SOURCE RECORDS.

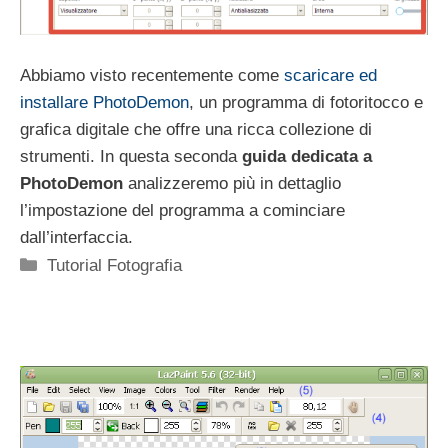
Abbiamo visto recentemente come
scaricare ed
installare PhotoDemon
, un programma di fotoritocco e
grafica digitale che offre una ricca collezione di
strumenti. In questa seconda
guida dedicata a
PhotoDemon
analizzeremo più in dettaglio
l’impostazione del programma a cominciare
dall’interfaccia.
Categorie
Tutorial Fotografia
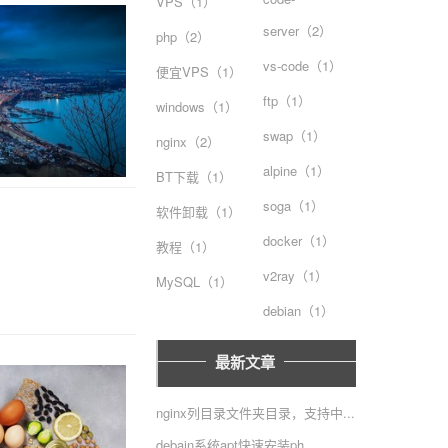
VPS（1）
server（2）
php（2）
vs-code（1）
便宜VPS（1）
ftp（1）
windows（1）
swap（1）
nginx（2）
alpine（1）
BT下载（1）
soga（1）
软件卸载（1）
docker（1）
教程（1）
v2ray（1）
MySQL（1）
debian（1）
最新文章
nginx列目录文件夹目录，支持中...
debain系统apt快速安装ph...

WHAT IS NEEDED. An answer that restates all the entries exactly and drops the images is what is needed.

RESULT OF THE TASK.
Abbiamo visto recentemente come
scaricare ed
installare PhotoDemon
, un programma di fotoritocco e
grafica digitale che offre una ricca collezione di
strumenti. In questa seconda
guida dedicata a
PhotoDemon
analizzeremo più in dettaglio
l’impostazione del programma a cominciare
dall’interfaccia.
Categorie
Tutorial Fotografia
VPS（1）
server（2）
php（2）
vs-code（1）
便宜VPS（1）
ftp（1）
windows（1）
swap（1）
nginx（2）
alpine（1）
BT下载（1）
soga（1）
软件卸载（1）
docker（1）
教程（1）
v2ray（1）
MySQL（1）
debian（1）
最新文章
nginx列目录文件夹目录，支持中...
debain系统apt快速安装ph...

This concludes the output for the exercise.